Airline crashes, déjà vu?
A recent news item may have reminded air travelers about an unexpected danger: coffee?
Yes, really.
A popular book on the early days of commercial air flights (made into a movie in 1964) was “Fate is the Hunter” by Ernest Kahn. The plot: a federal investigator not satisfied with the “pilot error” verdict of a crash by a pilot friend that killed virtually all passengers finds that the cause was instead a cup of hot coffee that burned some internal wires.
Flash to now: a pilot’s spilled coffee accidentally triggered a hijacking alert and caused a United Airlines flight from Chicago to Frankfurt, Germany, to make an unscheduled stop in Canada, reports the AP.
A Transport Canada report says United Flight 940 was diverted to Toronto late Monday and landed safely at Pearson International Airport.
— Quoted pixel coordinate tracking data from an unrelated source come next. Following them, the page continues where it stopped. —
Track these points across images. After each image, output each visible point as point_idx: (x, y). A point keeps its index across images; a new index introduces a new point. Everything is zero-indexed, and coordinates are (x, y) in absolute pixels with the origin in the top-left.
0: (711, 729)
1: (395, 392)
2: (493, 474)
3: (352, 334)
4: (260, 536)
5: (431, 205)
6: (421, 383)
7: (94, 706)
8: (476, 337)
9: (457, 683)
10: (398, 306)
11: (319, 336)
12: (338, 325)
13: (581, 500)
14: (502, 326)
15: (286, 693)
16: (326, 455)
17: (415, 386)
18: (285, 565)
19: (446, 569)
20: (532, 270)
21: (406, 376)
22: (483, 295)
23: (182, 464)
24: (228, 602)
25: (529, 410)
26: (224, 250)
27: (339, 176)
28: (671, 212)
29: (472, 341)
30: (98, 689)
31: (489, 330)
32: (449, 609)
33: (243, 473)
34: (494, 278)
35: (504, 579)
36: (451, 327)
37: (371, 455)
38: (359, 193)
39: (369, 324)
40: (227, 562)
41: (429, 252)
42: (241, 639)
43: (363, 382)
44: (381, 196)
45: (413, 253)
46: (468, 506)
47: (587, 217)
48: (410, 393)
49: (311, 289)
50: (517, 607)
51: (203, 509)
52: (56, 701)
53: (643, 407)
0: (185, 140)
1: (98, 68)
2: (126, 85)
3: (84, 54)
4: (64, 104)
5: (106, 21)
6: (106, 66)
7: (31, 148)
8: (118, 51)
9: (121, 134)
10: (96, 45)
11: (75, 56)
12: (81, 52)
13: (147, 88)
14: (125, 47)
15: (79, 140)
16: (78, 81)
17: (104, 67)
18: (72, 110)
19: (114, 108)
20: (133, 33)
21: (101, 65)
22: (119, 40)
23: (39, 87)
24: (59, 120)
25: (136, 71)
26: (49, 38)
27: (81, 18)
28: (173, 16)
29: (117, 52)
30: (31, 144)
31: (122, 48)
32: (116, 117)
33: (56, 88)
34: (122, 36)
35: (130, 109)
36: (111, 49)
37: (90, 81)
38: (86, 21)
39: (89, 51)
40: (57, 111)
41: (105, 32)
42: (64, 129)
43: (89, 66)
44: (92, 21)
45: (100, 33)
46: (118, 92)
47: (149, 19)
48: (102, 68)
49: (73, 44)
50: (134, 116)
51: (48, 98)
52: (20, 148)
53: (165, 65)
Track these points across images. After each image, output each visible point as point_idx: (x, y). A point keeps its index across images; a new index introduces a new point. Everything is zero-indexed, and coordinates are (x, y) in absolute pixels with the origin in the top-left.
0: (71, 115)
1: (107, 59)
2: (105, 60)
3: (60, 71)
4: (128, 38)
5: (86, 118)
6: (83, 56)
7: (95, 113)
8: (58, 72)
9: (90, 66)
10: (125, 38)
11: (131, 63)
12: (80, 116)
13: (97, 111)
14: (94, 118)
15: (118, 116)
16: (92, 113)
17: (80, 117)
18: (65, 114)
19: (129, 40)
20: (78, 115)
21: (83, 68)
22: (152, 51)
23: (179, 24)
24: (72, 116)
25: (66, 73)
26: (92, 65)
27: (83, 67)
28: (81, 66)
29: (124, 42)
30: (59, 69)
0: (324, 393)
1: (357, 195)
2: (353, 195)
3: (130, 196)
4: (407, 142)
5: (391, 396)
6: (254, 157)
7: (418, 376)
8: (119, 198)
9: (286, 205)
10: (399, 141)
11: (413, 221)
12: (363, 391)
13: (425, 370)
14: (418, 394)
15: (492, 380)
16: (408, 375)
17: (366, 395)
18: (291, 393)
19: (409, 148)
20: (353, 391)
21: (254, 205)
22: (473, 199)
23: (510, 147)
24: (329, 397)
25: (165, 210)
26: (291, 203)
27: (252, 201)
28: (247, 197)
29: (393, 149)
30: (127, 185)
An emergency was declared and Canada’s defense department was notified, but that with the help of United dispatch staff the flight crew confirmed it to be a communication issue and not a hijacking.
The report says the US Federal Aviation Administration reported that United’s corporate office had indicated that the pilot "had inadvertently squawked a 7500 code after spilling coffee on the aircraft’s radio equipment, which interfered with the communications equipment."
The 241 passengers and 14 crew members were unhurt and rebooked on another flight.
When asked about coffee triggering the diversion and mass delay, United Airlines avoided the subject, according to wire services.